One big change that affects the electorate is the rise of partisan journalism. While in the 1980s communicators were taught to cover news objectively and keep opinion out of news pieces, now there are channels devoted to one political point of view, and commentators play a greater role in newscasts, said Presson.
Students are also expected to carry out a multitude of tasks when they enter the communications field. The school is training the new communicators to be nimble, she said.
“People who are in broadcast journalism now are being asked to also write print and digital stories, and the print people are being asked to write broadcast stories,” Presson said. “At the end of the day, it is about the story.
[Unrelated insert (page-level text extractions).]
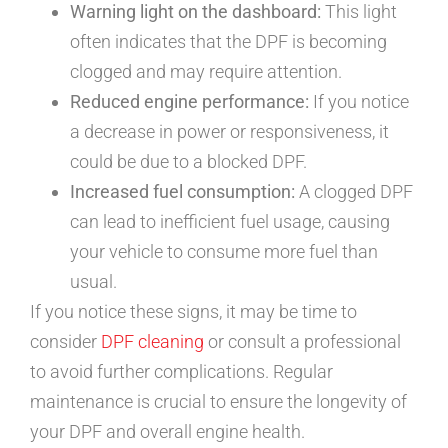
Warning light on the dashboard:
This light
often indicates that the DPF is becoming
clogged and may require attention.
Reduced engine performance:
If you notice
a decrease in power or responsiveness, it
could be due to a blocked DPF.
Increased fuel consumption:
A clogged DPF
can lead to inefficient fuel usage, causing
your vehicle to consume more fuel than
usual.
If you notice these signs, it may be time to
consider
DPF cleaning
or consult a professional
to avoid further complications. Regular
maintenance is crucial to ensure the longevity of
your DPF and overall engine health.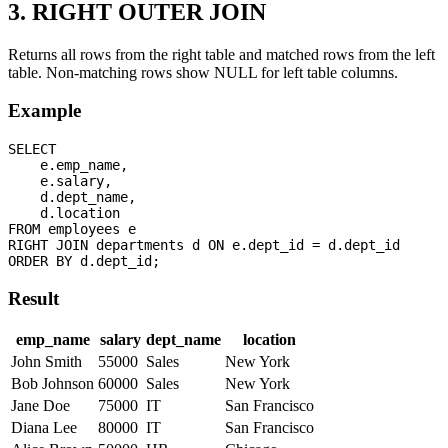
3. RIGHT OUTER JOIN
Returns all rows from the right table and matched rows from the left
table. Non-matching rows show NULL for left table columns.
Example
SELECT 

    e.emp_name,

    e.salary,

    d.dept_name,

    d.location

FROM employees e

RIGHT JOIN departments d ON e.dept_id = d.dept_id

Result
emp_name
salary
dept_name
location
John Smith
55000
Sales
New York
Bob Johnson
60000
Sales
New York
Jane Doe
75000
IT
San Francisco
Diana Lee
80000
IT
San Francisco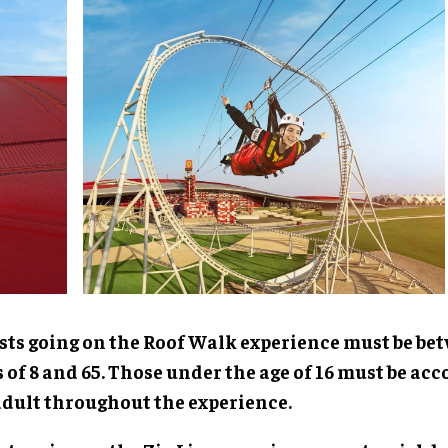
sts going on the Roof Walk experience must be be
 of 8 and 65. Those under the age of 16 must be a
adult throughout the experience.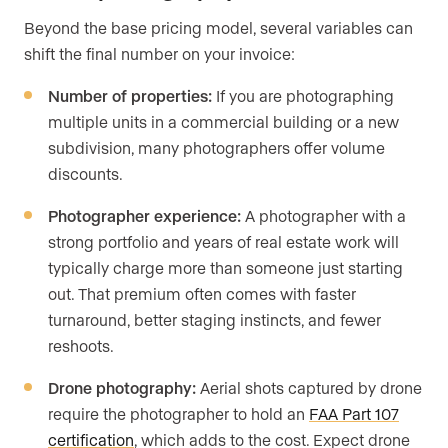
Beyond the base pricing model, several variables can
shift the final number on your invoice:
Number of properties:
If you are photographing
multiple units in a commercial building or a new
subdivision, many photographers offer volume
discounts.
Photographer experience:
A photographer with a
strong portfolio and years of real estate work will
typically charge more than someone just starting
out. That premium often comes with faster
turnaround, better staging instincts, and fewer
reshoots.
Drone photography:
Aerial shots captured by drone
require the photographer to hold an
FAA Part 107
certification
, which adds to the cost. Expect drone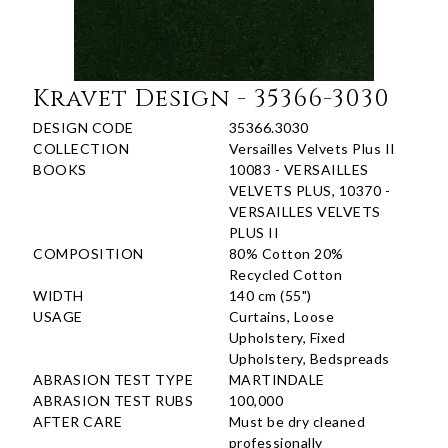
Kravet Design - 35366-3030
DESIGN CODE
35366.3030
COLLECTION
Versailles Velvets Plus II
BOOKS
10083 - VERSAILLES
VELVETS PLUS, 10370 -
VERSAILLES VELVETS
PLUS II
COMPOSITION
80% Cotton 20%
Recycled Cotton
WIDTH
140 cm (55")
USAGE
Curtains, Loose
Upholstery, Fixed
Upholstery, Bedspreads
ABRASION TEST TYPE
MARTINDALE
ABRASION TEST RUBS
100,000
AFTER CARE
Must be dry cleaned
professionally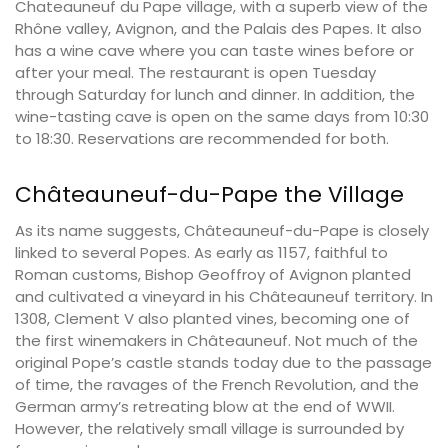
Chateauneuf du Pape village, with a superb view of the
Rhône valley, Avignon, and the Palais des Papes. It also
has a wine cave where you can taste wines before or
after your meal. The restaurant is open Tuesday
through Saturday for lunch and dinner. In addition, the
wine-tasting cave is open on the same days from 10:30
to 18:30. Reservations are recommended for both.
Châteauneuf-du-Pape the Village
As its name suggests, Châteauneuf-du-Pape is closely
linked to several Popes. As early as 1157, faithful to
Roman customs, Bishop Geoffroy of Avignon planted
and cultivated a vineyard in his Châteauneuf territory. In
1308, Clement V also planted vines, becoming one of
the first winemakers in Châteauneuf. Not much of the
original Pope’s castle stands today due to the passage
of time, the ravages of the French Revolution, and the
German army’s retreating blow at the end of WWII.
However, the relatively small village is surrounded by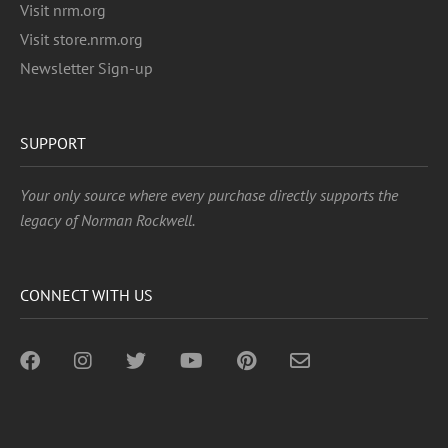
Visit nrm.org
Visit store.nrm.org
Newsletter Sign-up
SUPPORT
Your only source where every purchase directly supports the
legacy of Norman Rockwell.
CONNECT WITH US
Whether it is print, radio, TV, or digital, it is our privilege and responsibility to tell these stories and to keep people informed.”
To keep pace with the changes and the advent of artificial intelligence (AI), the School of Communication has established a task force to study how to integrate AI into is curriculum, inspired by support from the Lynn and Louis Wolfson II Family Foundation.
It also offers a rich number of multimedia courses that include creating videos and podcasts, as well as a media entrepreneurship class that helps students launch their own media companies. And recognizing the rise of influencers who display their messages in social media channels to millions of fans, the department is creating classes to teach students research skills and ethics to improve the content, said Hughes.
The school has continued to evolve, offering programs of study in areas including advertising, communication studies, interactive media, journalism, media management, motion pictures, public relations, and global social change. That two-credit public speaking course has evolved into five thriving departments with state-of-the-art learning spaces.
Journalism and communication continue to draw students who want to make a difference in this world, said the professors interviewed.
Jenny Jacoby is a senior and editor-in-chief of The Miami Hurricane student newspaper, who majors in ecosystem science and policy and political science. She has been reporting and writing since high school and knows that journalism is a challenging career undergoing many changes.
“I know journalism may not be the best field to make money and cannot be compared to investment banking,” she said. “But I want to start out in something that I am passionate about. Journalism is always different. You are always learning something new, talking to new people, and you get to see the impact that you have on a community.”